Reporter: Lidya Yuniartha | Editor: Sanny Cicilia
KONTAN.CO.ID - JAKARTA. Kementerian Pertanian (Kemtan) mengatakan, saat ini Indonesia sudah mengalami swasembada daging unggas. Bahkan, jumlah produksinya sudah melebihi kebutuhan masyarakat.
Direktur Jenderal Peternakan dan Kesehatan Hewan Kementerian Pertanian I Ketut Diarmita mengatakan, jumlah populasi unggas di Indonesia sudah lebih dari 1 miliar ekor. Padahal, pada tahun 1970-an, jumlah unggas di Indonesia baru berkisar ratusan ribu ekor.
"Ini lompatan yang luar biasa. Sehingga produksi daging unggas yang sudah swasembada ini dapat menjadi motor untuk mengubah pola konsumsi protein hewani asal ternak dari red meat ke white meat," terang I Ketut seperti yang tetera dalam keterangan tertulis yang diterima Kontan.co.id, Selasa (27/2).
I Ketut Diarmita menjelaskan, protein hewani asal ternak ini memiliki posisi penting karena menentukan kualitas sumberdaya manusia sebagai agen perubahan.
Lebih lanjut Ketut mengatakan, selama hampir 5 dekade terakhir, peranan unggas baik lokal maupun ras semakin meningkat tajam dalam sumbangannya terhadap produksi daging nasional. Berdasarkan data statistik peternakan, pada awal tahun 1970 kontribusi daging unggas hanya sebesar 15%, tetapi pada tahun 2017 produksinya telah mencapai 2,1 juta ton atau 66,34% terhadap produksi daging secara keseluruhan.
Sementara, produksi telur secara keseluruhan sebanyak 1,9 juta ton, telur ayam buras sebanyak 196.138 ton, sedangkan telur ayam ras sebanyak 1,4 juta ton, dan telur itik sebanyak 290.110 ton.

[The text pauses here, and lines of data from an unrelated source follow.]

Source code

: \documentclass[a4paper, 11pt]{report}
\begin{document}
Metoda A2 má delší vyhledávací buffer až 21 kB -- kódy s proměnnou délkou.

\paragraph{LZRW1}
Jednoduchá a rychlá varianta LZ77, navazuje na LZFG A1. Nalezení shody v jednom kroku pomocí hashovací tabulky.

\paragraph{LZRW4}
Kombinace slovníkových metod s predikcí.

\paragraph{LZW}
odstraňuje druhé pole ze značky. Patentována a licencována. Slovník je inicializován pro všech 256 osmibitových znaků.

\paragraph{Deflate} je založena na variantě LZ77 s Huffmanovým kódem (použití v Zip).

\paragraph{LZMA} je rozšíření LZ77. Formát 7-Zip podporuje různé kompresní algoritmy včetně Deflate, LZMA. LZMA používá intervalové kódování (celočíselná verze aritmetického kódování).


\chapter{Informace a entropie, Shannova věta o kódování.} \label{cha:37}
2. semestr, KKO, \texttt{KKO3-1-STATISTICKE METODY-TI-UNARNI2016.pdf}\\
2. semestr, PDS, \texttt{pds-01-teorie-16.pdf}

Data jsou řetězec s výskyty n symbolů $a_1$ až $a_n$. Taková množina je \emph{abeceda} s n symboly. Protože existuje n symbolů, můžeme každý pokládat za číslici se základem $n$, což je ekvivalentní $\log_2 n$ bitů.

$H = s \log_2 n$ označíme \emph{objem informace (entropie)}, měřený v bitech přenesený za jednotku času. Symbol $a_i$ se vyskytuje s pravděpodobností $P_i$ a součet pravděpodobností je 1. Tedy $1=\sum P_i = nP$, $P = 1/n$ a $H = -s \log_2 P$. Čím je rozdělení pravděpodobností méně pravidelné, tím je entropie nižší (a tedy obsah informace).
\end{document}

“Populasi unggas lokal seperti ayam buras dan itik cenderung stabil, dan peningkatannya relatif kecil,” kata I Ketut Diarmita.
Menurutnya, selama tahun 2012 – 2015 peningkatan ayam buras hanya berkisar 4% – 5%, sedangkan ayam ras pedaging 6%, ayam ras petelur 5,7% serta itik 0,1%. Peningkatan populasi unggas lokal tidak setinggi ayam ras, sehingga ayam buras makin lama makin tertinggal peningkatan populasinya.
Selain populasi, produksi ayam buras juga dinilai lambat dan usahanya dibatasi persyaratan hanya untuk UMKM. Dengan demikian I Ketut berpendapat, unggas lokal perlu diarahkan dan dikembangkan dengan sentuhan teknologi agar tetap berkembang tetapi tetap menjadi perusahaan mikro kecil dan menengah dan tidak meniru pola pengembangan ayam ras.
Saat ini pengembangan unggas lokal masih bersifat mikro dimana penguasaan input produksi sejak dari hulu sampai hilir identik dengan peternakan rakyat yang berbasiskan sumber daya lokal. Sebaliknya untuk ayam ras telah menjadi industri besar yang terintegrasi dari hulu sampai ke hilir yang mampu memenuhi konsumsi daging dan telur domestik.
I Ketut melihat, ayam buras sangat akrab di pedesaan dan dapat menjadi kegiatan penting untuk menggerakkan perekonomian pedesaan. Untuk itu, pemerintah mengembangkan usaha ternak ayam buras di masyarakat sebagai instrumen dalam program pengentasan kemiskinan dan perbaikan gizi masyarakat.